Broken: In this particular case with the pic, I wouldn't mention it. He could have thrown it away for several reasons, mainly because he might feel you may be hurt to see it. If he hid it somewhere else, that's another story to be addressed. On the other hand, if it's really eating at you, you can bring it up to him in a non accusatory way and just tell him you saw the pic and now it's gone. What happened?

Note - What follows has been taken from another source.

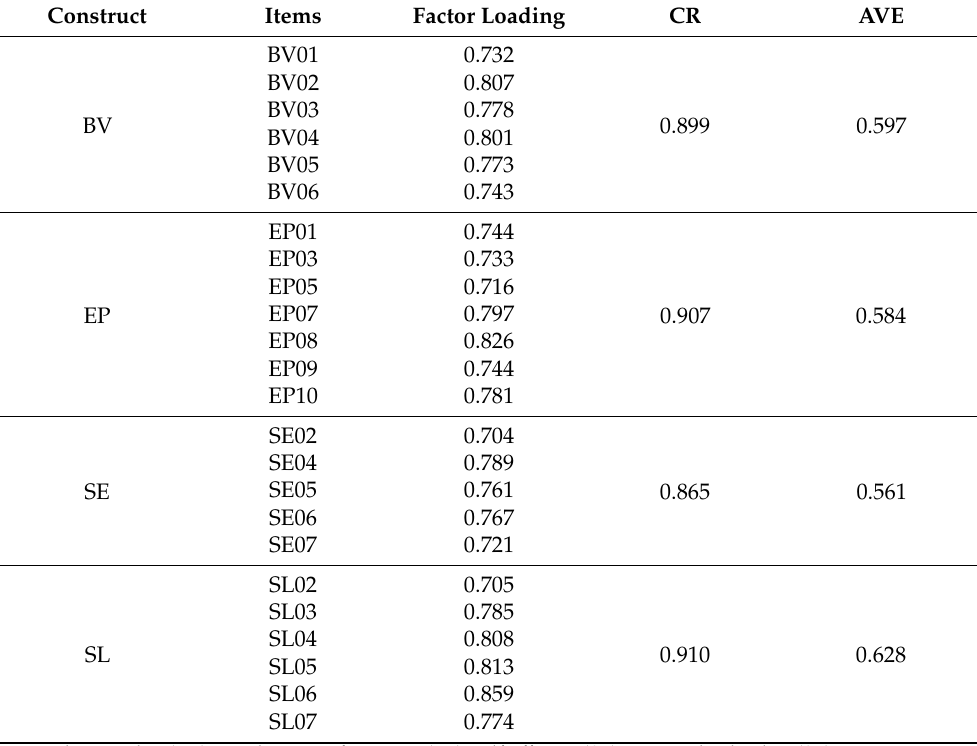
Table 1. Convergent validity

NJgal: thank you for your words. For all my life, I was trying to get some validation from people about my mother's behavior and got the opposite. Those who did know a little, like my xWH just stayed away from the sitch. For years, I truly believed she was the cause of the breakup of our marriage. I blamed her. But in reality, it was my inability to deal with her. She vied for my attention and it was a toss up for her or my kids for my priority, and I feel my xWH came in third all the time. That is not right. But then, I was second to his drinking/drinking buddies...

Miracle: {{{{{Miracle}}}}
I wish with all my might I could make that horrible night go away. But your WH wasn't thinking of you. It wasn't personal. He was only thinking of himself and you became a "non-person". Again, it wasn't a deliberate act to hurt you. I really believe that. It was the unthinking and forgetting about you and your feelings that hurts. {{{{Miracle}}}}
I think your WH should be first in line with the kickboxing reception line and go through it twice for good measure!!

Allgood: It seems you are back to square one with WH. I think this time it's good that you are doing the 180. Focus on yourself and the kids. Stop being angry at WH, it's too much energy taken out of you that you should use for yourself.

You really need to let WH know that the old marriage is DEAD. It cannot be resurrected. EVER. You are willing to try to make a new relationship, but can't by yourself. You are going on to heal yourself, to go forward. If he wants to join you, fine, if not you are going on alone.

{{{{Allgood}}}


Posts: 1903 | Registered: Jan 2010
ImNellNow
♀ Member
Member # 28753
Default  Posted: 9:54 AM, January 15th (Saturday), 2011View ProfileEdit MessagePrivate MessageHomepage

strongish, I've got my anticlimactic MC in a couple of hours... I'll give WH my shortened, generic needs lists. I would like him to want to know more, to ask, to really try to get into my head to see what I need. I assume that he will nod, fold up the lists and put them in his pocket, never to view them again. Then we'll go out and have more fun times.

Miracle, I guess I don't get the whole "I don't want to look at myself" thing. I did a lot of digging before WH's A, when I was going thru my own mid-life crisis (post-baby crisis, more like) and did the really hard work to try and figure out what I wanted. I shared with WH how difficult it was, but how much happier I am now, and gave him the tools I found. Which he thanked me for and folded up and put in his pocket. And then went right back to marshmallow lollipop babytalk world with OW. And now I fear that he wants me to join him in marshmallow lollipop babytalk world and I just can't do it.

nofun, it's so good to see you here again.

Hugs all around.


BS & D
Drinking wine and thinking bliss is on the other side of this.